**WHAT TO WORK ON:** Please write out every entry below exactly, leaving out any pictures.
# # # #
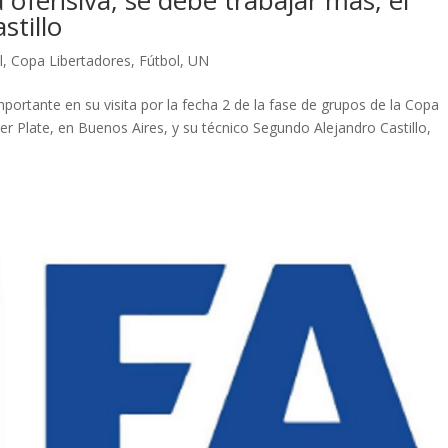
a ofensiva, se debe trabajar más, el
stillo
l
,
Copa Libertadores
,
Fútbol
,
UN
portante en su visita por la fecha 2 de la fase de grupos de la Copa
er Plate, en Buenos Aires, y su técnico Segundo Alejandro Castillo,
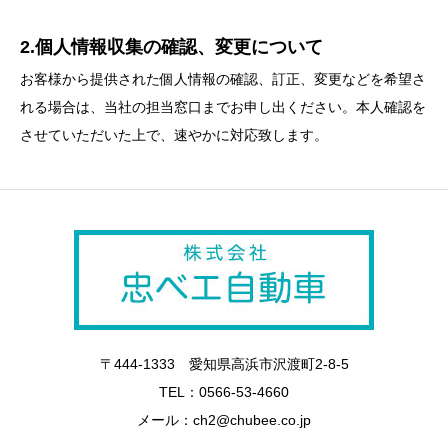
2.個人情報収集の確認、変更について
お客様から提供された個人情報の確認、訂正、変更などを希望さ
れる場合は、当社の担当窓口までお申し出ください。本人確認を
させていただいた上で、速やかに対応致します。
〒444-1333 愛知県高浜市沢渡町2-8-5
TEL：0566-53-4660
メール：ch2@chubee.co.jp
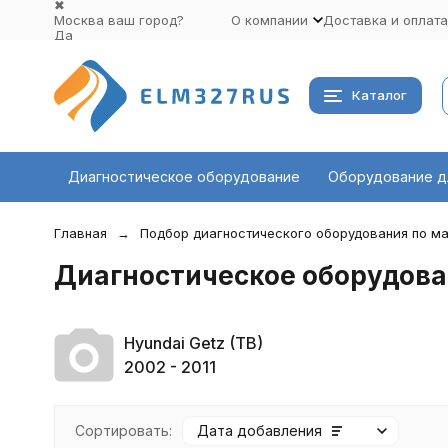
✖
Москва ваш город?
О компании
Доставка и оплата
Да
Выбрать другой город
Каталог
Диагностическое оборудование
Оборудование д
Главная
Подбор диагностического оборудования по ма
Диагностическое оборудован
Hyundai Getz (TB)
2002 - 2011
Сортировать:
Дата добавления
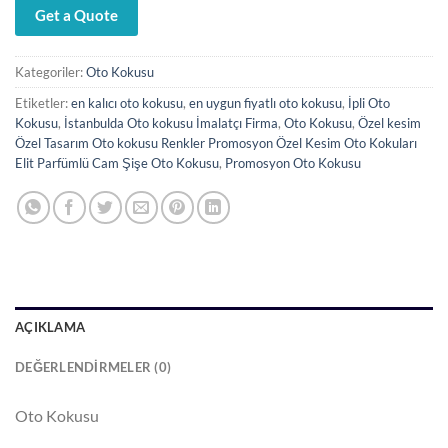
Get a Quote
Kategoriler:
Oto Kokusu
Etiketler:
en kalıcı oto kokusu
,
en uygun fiyatlı oto kokusu
,
İpli Oto
Kokusu
,
İstanbulda Oto kokusu İmalatçı Firma
,
Oto Kokusu
,
Özel kesim
Özel Tasarım Oto kokusu Renkler Promosyon Özel Kesim Oto Kokuları
Elit Parfümlü Cam Şişe Oto Kokusu
,
Promosyon Oto Kokusu
AÇIKLAMA
DEĞERLENDIRMELER (0)
Oto Kokusu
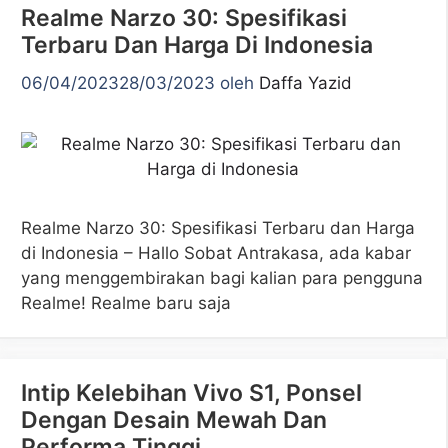
Realme Narzo 30: Spesifikasi
Terbaru Dan Harga Di Indonesia
06/04/2023
28/03/2023
oleh
Daffa Yazid
Realme Narzo 30: Spesifikasi Terbaru dan Harga
di Indonesia – Hallo Sobat Antrakasa, ada kabar
yang menggembirakan bagi kalian para pengguna
Realme! Realme baru saja
Intip Kelebihan Vivo S1, Ponsel
Dengan Desain Mewah Dan
Performa Tinggi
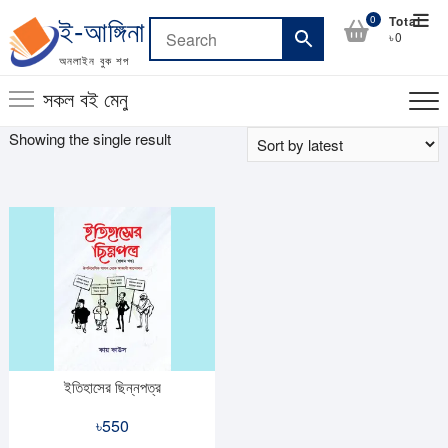
Skip
Top
0
Total
ই-আঙ্গিনা
to
৳0
Men
content
অনলাইন বুক শপ
সকল বই মেনু
Showing the single result
ইতিহাসের ছিন্নপত্র
৳
550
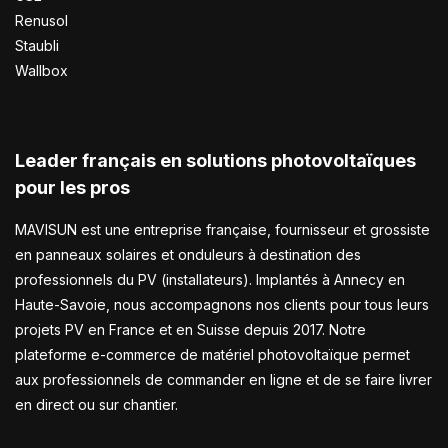
Renusol
Staubli
Wallbox
Leader français en solutions photovoltaïques
pour les pros
MAVISUN est une entreprise française, fournisseur et grossiste
en panneaux solaires et onduleurs à destination des
professionnels du PV (installateurs). Implantés à Annecy en
Haute-Savoie, nous accompagnons nos clients pour tous leurs
projets PV en France et en Suisse depuis 2017. Notre
plateforme e-commerce de matériel photovoltaïque permet
aux professionnels de commander en ligne et de se faire livrer
en direct ou sur chantier.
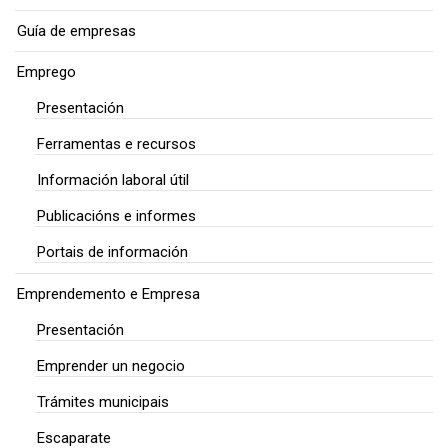
Guía de empresas
Emprego
Presentación
Ferramentas e recursos
Información laboral útil
Publicacións e informes
Portais de información
Emprendemento e Empresa
Presentación
Emprender un negocio
Trámites municipais
Escaparate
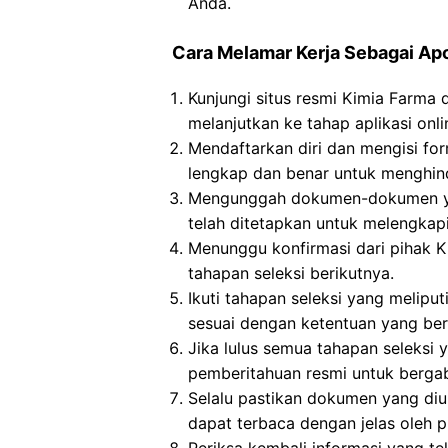
Anda.
Cara Melamar Kerja Sebagai Ap
Kunjungi situs resmi Kimia Farma
melanjutkan ke tahap aplikasi onli
Mendaftarkan diri dan mengisi for
lengkap dan benar untuk menghind
Mengunggah dokumen-dokumen yan
telah ditetapkan untuk melengkapi 
Menunggu konfirmasi dari pihak K
tahapan seleksi berikutnya.
Ikuti tahapan seleksi yang meliput
sesuai dengan ketentuan yang ber
Jika lulus semua tahapan seleksi
pemberitahuan resmi untuk berga
Selalu pastikan dokumen yang di
dapat terbaca dengan jelas oleh p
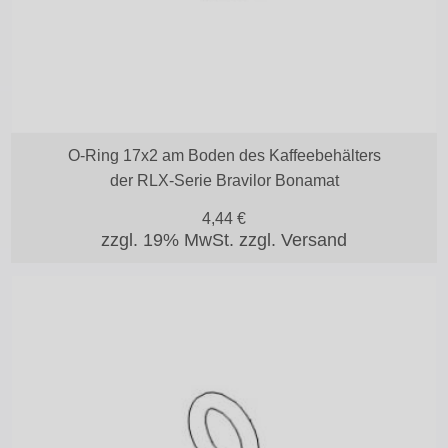
O-Ring 17x2 am Boden des Kaffeebehälters
der RLX-Serie Bravilor Bonamat
4,44
€
zzgl. 19% MwSt.
zzgl. Versand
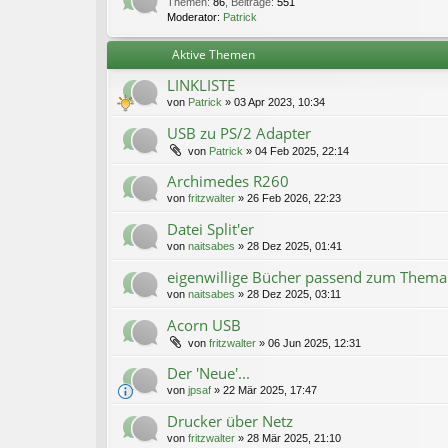
Themen
:
86
,
Beiträge
:
551
Moderator:
Patrick
Aktive Themen
LINKLISTE
von
Patrick
»
03 Apr 2023, 10:34
USB zu PS/2 Adapter
von
Patrick
»
04 Feb 2025, 22:14
Archimedes R260
von
fritzwalter
»
26 Feb 2026, 22:23
Datei Split'er
von
naitsabes
»
28 Dez 2025, 01:41
eigenwillige Bücher passend zum Thema
von
naitsabes
»
28 Dez 2025, 03:11
Acorn USB
von
fritzwalter
»
06 Jun 2025, 12:31
Der 'Neue'...
von
jpsaf
»
22 Mär 2025, 17:47
Drucker über Netz
von
fritzwalter
»
28 Mär 2025, 21:10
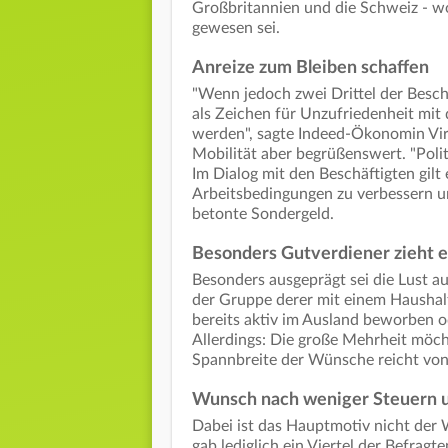
Großbritannien und die Schweiz - wo
gewesen sei.
Anreize zum Bleiben schaffen
"Wenn jedoch zwei Drittel der Besch
als Zeichen für Unzufriedenheit mi
werden", sagte Indeed-Ökonomin Virg
Mobilität aber begrüßenswert. "Polit
Im Dialog mit den Beschäftigten gilt 
Arbeitsbedingungen zu verbessern un
betonte Sondergeld.
Besonders Gutverdiener zieht e
Besonders ausgeprägt sei die Lust au
der Gruppe derer mit einem Haushal
bereits aktiv im Ausland beworben o
Allerdings: Die große Mehrheit möch
Spannbreite der Wünsche reicht vo
Wunsch nach weniger Steuern 
Dabei ist das Hauptmotiv nicht der 
gab lediglich ein Viertel der Befrag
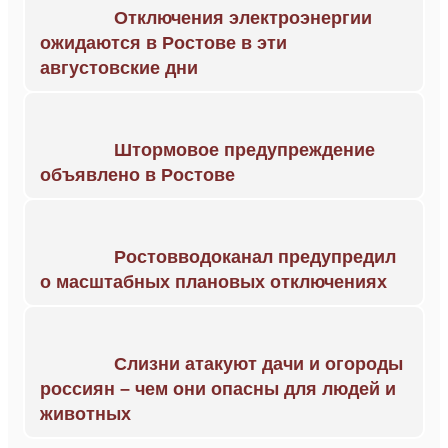
Отключения электроэнергии
ожидаются в Ростове в эти
августовские дни
Штормовое предупреждение
объявлено в Ростове
Ростовводоканал предупредил
о масштабных плановых отключениях
Слизни атакуют дачи и огороды
россиян – чем они опасны для людей и
животных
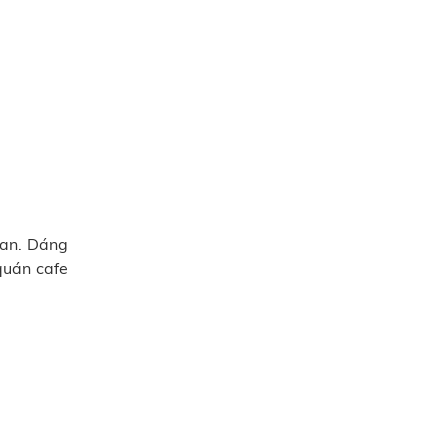
ian. Dáng
quán cafe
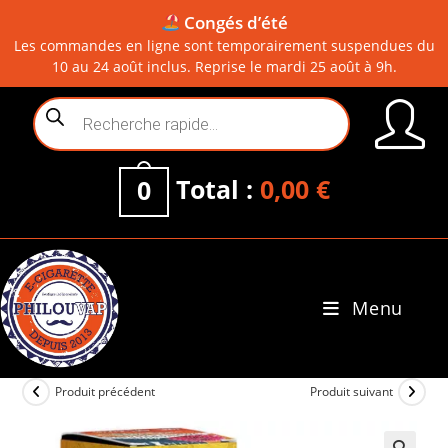
Congés d’été
Les commandes en ligne sont temporairement suspendues du
10 au 24 août inclus. Reprise le mardi 25 août à 9h.
Skip
Recherche
to
de
content
produits
Total :
0,00
€
0
Menu
0
Produit précédent
Produit suivant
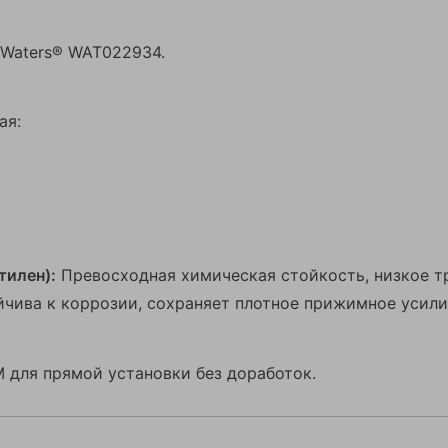
 Waters® WAT022934.
ая:
илен):
Превосходная химическая стойкость, низкое т
чива к коррозии, сохраняет плотное прижимное усили
 для прямой установки без доработок.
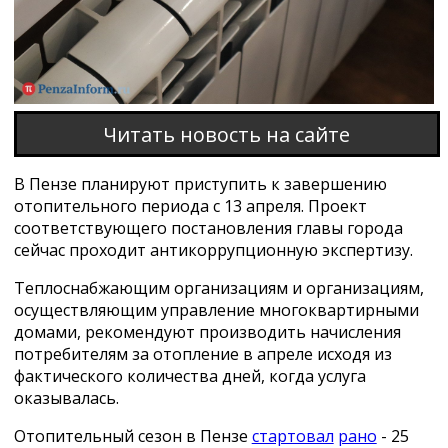
Читать новость на сайте
В Пензе планируют приступить к завершению
отопительного периода с 13 апреля. Проект
соответствующего постановления главы города
сейчас проходит антикоррупционную экспертизу.
Теплоснабжающим организациям и организациям,
осуществляющим управление многоквартирными
домами, рекомендуют производить начисления
потребителям за отопление в апреле исходя из
фактического количества дней, когда услуга
оказывалась.
Отопительный сезон в Пензе
стартовал
рано
- 25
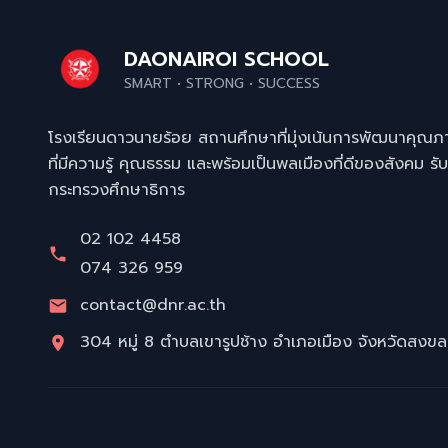
DAONAIROI SCHOOL
SMART • STRONG • SUCCESS
โรงเรียนดาวนายร้อย สถานศึกษาที่มุ่งเน้นการพัฒนาคุณภ
ที่มีความรู้ คุณธรรม และพร้อมเป็นพลเมืองที่ดีของสังคม
กระทรวงศึกษาธิการ
02 102 4458
074 326 959
contact@dnr.ac.th
304 หมู่ 8 ตำบลเขารูปช้าง อำเภอเมือง จังหวัดสง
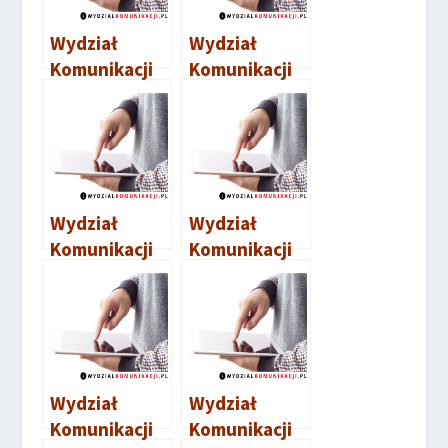
Wydział
Wydział
Komunikacji
Komunikacji
Lubań
Nowa Ruda
Wydział
Wydział
Komunikacji
Komunikacji
Strzelin
Góra
Wydział
Wydział
Komunikacji
Komunikacji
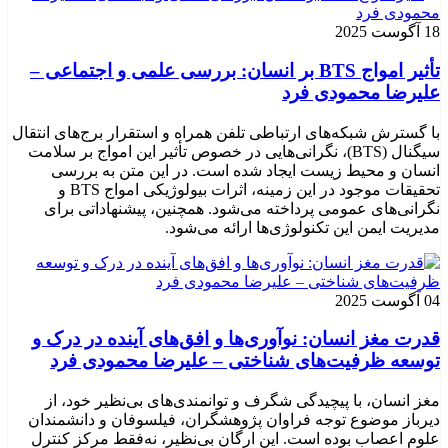
18 آگوست 2025
تأثیر امواج BTS بر انسان: بررسی علمی و اجتماعی –
علیرضا محمودی فرد
با گسترش شبکه‌های ارتباطی تلفن همراه و استقرار برج‌های انتقال
سیگنال (BTS)، نگرانی‌هایی در خصوص تأثیر این امواج بر سلامت
انسان و محیط زیست ایجاد شده است. در این متن به بررسی
تحقیقات موجود در این زمینه، اثرات بیولوژیکی امواج BTS و
نگرانی‌های عمومی پرداخته می‌شود. همچنین، پیشنهاداتی برای
مدیریت ایمن این تکنولوژی‌ها ارائه می‌شود.
04 آگوست 2025
قدرت مغز انسان: نوآوری‌ها و افق‌های آینده در درک و
توسعه ظرفیت‌های شناختی – علیرضا محمودی فرد
مغز انسان، با پیچیدگی شگرف و توانمندی‌های بی‌نظیر خود، از
دیرباز موضوع توجه فراوان پژوهشگران، فیلسوفان و دانشمندان
علوم اعصاب بوده است. این ارگان بی‌نظیر، نه‌فقط مرکز کنترل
# # # #
**OUTPUT OF THE TASK:**
a ofensiva, se debe trabajar más, el
stillo
l
,
Copa Libertadores
,
Fútbol
,
UN
portante en su visita por la fecha 2 de la fase de grupos de la Copa
er Plate, en Buenos Aires, y su técnico Segundo Alejandro Castillo,
2.個人情報収集の確認、変更について
お客様から提供された個人情報の確認、訂正、変更などを希望さ
れる場合は、当社の担当窓口までお申し出ください。本人確認を
させていただいた上で、速やかに対応致します。
〒444-1333 愛知県高浜市沢渡町2-8-5
TEL：0566-53-4660
メール：ch2@chubee.co.jp
✖
Москва ваш город?
О компании
Доставка и оплата
Да
Выбрать другой город
Каталог
Диагностическое оборудование
Оборудование д
Главная
Подбор диагностического оборудования по ма
Диагностическое оборудован
Hyundai Getz (TB)
2002 - 2011
Сортировать:
Дата добавления
Get a Quote
Kategoriler:
Oto Kokusu
Etiketler:
en kalıcı oto kokusu
,
en uygun fiyatlı oto kokusu
,
İpli Oto
Kokusu
,
İstanbulda Oto kokusu İmalatçı Firma
,
Oto Kokusu
,
Özel kesim
Özel Tasarım Oto kokusu Renkler Promosyon Özel Kesim Oto Kokuları
Elit Parfümlü Cam Şişe Oto Kokusu
,
Promosyon Oto Kokusu
AÇIKLAMA
DEĞERLENDIRMELER (0)
Oto Kokusu
Realme Narzo 30: Spesifikasi
Terbaru Dan Harga Di Indonesia
06/04/2023
28/03/2023
oleh
Daffa Yazid
Realme Narzo 30: Spesifikasi Terbaru dan Harga
di Indonesia – Hallo Sobat Antrakasa, ada kabar
yang menggembirakan bagi kalian para pengguna
Realme! Realme baru saja
Intip Kelebihan Vivo S1, Ponsel
Dengan Desain Mewah Dan
Performa Tinggi
Skip
Top
0
Total
ই-আঙ্গিনা
to
৳0
Men
content
অনলাইন বুক শপ
সকল বই মেনু
Showing the single result
ইতিহাসের ছিন্নপত্র
৳
550
Renusol
Staubli
Wallbox
Leader français en solutions photovoltaïques
pour les pros
MAVISUN est une entreprise française, fournisseur et grossiste
en panneaux solaires et onduleurs à destination des
professionnels du PV (installateurs). Implantés à Annecy en
Haute-Savoie, nous accompagnons nos clients pour tous leurs
projets PV en France et en Suisse depuis 2017. Notre
plateforme e-commerce de matériel photovoltaïque permet
aux professionnels de commander en ligne et de se faire livrer
en direct ou sur chantier.
Guía de empresas
Emprego
Presentación
Ferramentas e recursos
Información laboral útil
Publicacións e informes
Portais de información
Emprendemento e Empresa
Presentación
Emprender un negocio
Trámites municipais
Escaparate
Anda.
Cara Melamar Kerja Sebagai Ap
Kunjungi situs resmi Kimia Farma
melanjutkan ke tahap aplikasi onli
Mendaftarkan diri dan mengisi for
lengkap dan benar untuk menghind
Mengunggah dokumen-dokumen yan
telah ditetapkan untuk melengkapi 
Menunggu konfirmasi dari pihak K
tahapan seleksi berikutnya.
Ikuti tahapan seleksi yang meliput
sesuai dengan ketentuan yang ber
Jika lulus semua tahapan seleksi
pemberitahuan resmi untuk berga
Selalu pastikan dokumen yang di
dapat terbaca dengan jelas oleh p
O-Ring 17x2 am Boden des Kaffeebehälters
der RLX-Serie Bravilor Bonamat
4,44
€
zzgl. 19% MwSt.
zzgl. Versand
Themen
:
86
,
Beiträge
:
551
Moderator:
Patrick
Aktive Themen
LINKLISTE
von
Patrick
»
03 Apr 2023, 10:34
USB zu PS/2 Adapter
von
Patrick
»
04 Feb 2025, 22:14
Archimedes R260
von
fritzwalter
»
26 Feb 2026, 22:23
Datei Split'er
von
naitsabes
»
28 Dez 2025, 01:41
eigenwillige Bücher passend zum Thema
von
naitsabes
»
28 Dez 2025, 03:11
Acorn USB
von
fritzwalter
»
06 Jun 2025, 12:31
Der 'Neue'...
von
jpsaf
»
22 Mär 2025, 17:47
Drucker über Netz
von
fritzwalter
»
28 Mär 2025, 21:10
Großbritannien und die Schweiz - wo
gewesen sei.
Anreize zum Bleiben schaffen
"Wenn jedoch zwei Drittel der Besch
als Zeichen für Unzufriedenheit mi
werden", sagte Indeed-Ökonomin Virg
Mobilität aber begrüßenswert. "Polit
Im Dialog mit den Beschäftigten gilt 
Arbeitsbedingungen zu verbessern un
betonte Sondergeld.
Besonders Gutverdiener zieht e
Besonders ausgeprägt sei die Lust au
der Gruppe derer mit einem Haushal
bereits aktiv im Ausland beworben o
Allerdings: Die große Mehrheit möch
Spannbreite der Wünsche reicht vo
Wunsch nach weniger Steuern 
Dabei ist das Hauptmotiv nicht der 
gab lediglich ein Viertel der Befrag
Отключения электроэнергии
ожидаются в Ростове в эти
августовские дни
Штормовое предупреждение
объявлено в Ростове
Ростовводоканал предупредил
о масштабных плановых отключениях
Слизни атакуют дачи и огороды
россиян – чем они опасны для людей и
животных
ian. Dáng
quán cafe
Congés d’été
Les commandes en ligne sont temporairement suspendues du
10 au 24 août inclus. Reprise le mardi 25 août à 9h.
Skip
Recherche
to
de
content
produits
Total :
0,00
€
0
Menu
0
Produit précédent
Produit suivant
 Waters® WAT022934.
ая:
илен):
Превосходная химическая стойкость, низкое т
чива к коррозии, сохраняет плотное прижимное усили
 для прямой установки без доработок.
Читать новость на сайте
В Пензе планируют приступить к завершению
отопительного периода с 13 апреля. Проект
соответствующего постановления главы города
сейчас проходит антикоррупционную экспертизу.
Теплоснабжающим организациям и организациям,
осуществляющим управление многоквартирными
домами, рекомендуют производить начисления
потребителям за отопление в апреле исходя из
фактического количества дней, когда услуга
оказывалась.
Отопительный сезон в Пензе
стартовал
рано
- 25
DAONAIROI SCHOOL
SMART • STRONG • SUCCESS
โรงเรียนดาวนายร้อย สถานศึกษาที่มุ่งเน้นการพัฒนาคุณภ
ที่มีความรู้ คุณธรรม และพร้อมเป็นพลเมืองที่ดีของสังคม
กระทรวงศึกษาธิการ
02 102 4458
074 326 959
contact@dnr.ac.th
304 หมู่ 8 ตำบลเขารูปช้าง อำเภอเมือง จังหวัดสง
Wydział
Wydział
Komunikacji
Komunikacji
Lubań
Nowa Ruda
Wydział
Wydział
Komunikacji
Komunikacji
Strzelin
Góra
Wydział
Wydział
Komunikacji
Komunikacji
18 آگوست 2025
تأثیر امواج BTS بر انسان: بررسی علمی و اجتماعی –
علیرضا محمودی فرد
با گسترش شبکه‌های ارتباطی تلفن همراه و استقرار برج‌های انتقال
سیگنال (BTS)، نگرانی‌هایی در خصوص تأثیر این امواج بر سلامت
انسان و محیط زیست ایجاد شده است. در این متن به بررسی
تحقیقات موجود در این زمینه، اثرات بیولوژیکی امواج BTS و
نگرانی‌های عمومی پرداخته می‌شود. همچنین، پیشنهاداتی برای
مدیریت ایمن این تکنولوژی‌ها ارائه می‌شود.
04 آگوست 2025
قدرت مغز انسان: نوآوری‌ها و افق‌های آینده در درک و
توسعه ظرفیت‌های شناختی – علیرضا محمودی فرد
مغز انسان، با پیچیدگی شگرف و توانمندی‌های بی‌نظیر خود، از
دیرباز موضوع توجه فراوان پژوهشگران، فیلسوفان و دانشمندان
علوم اعصاب بوده است. این ارگان بی‌نظیر، نه‌فقط مرکز کنترل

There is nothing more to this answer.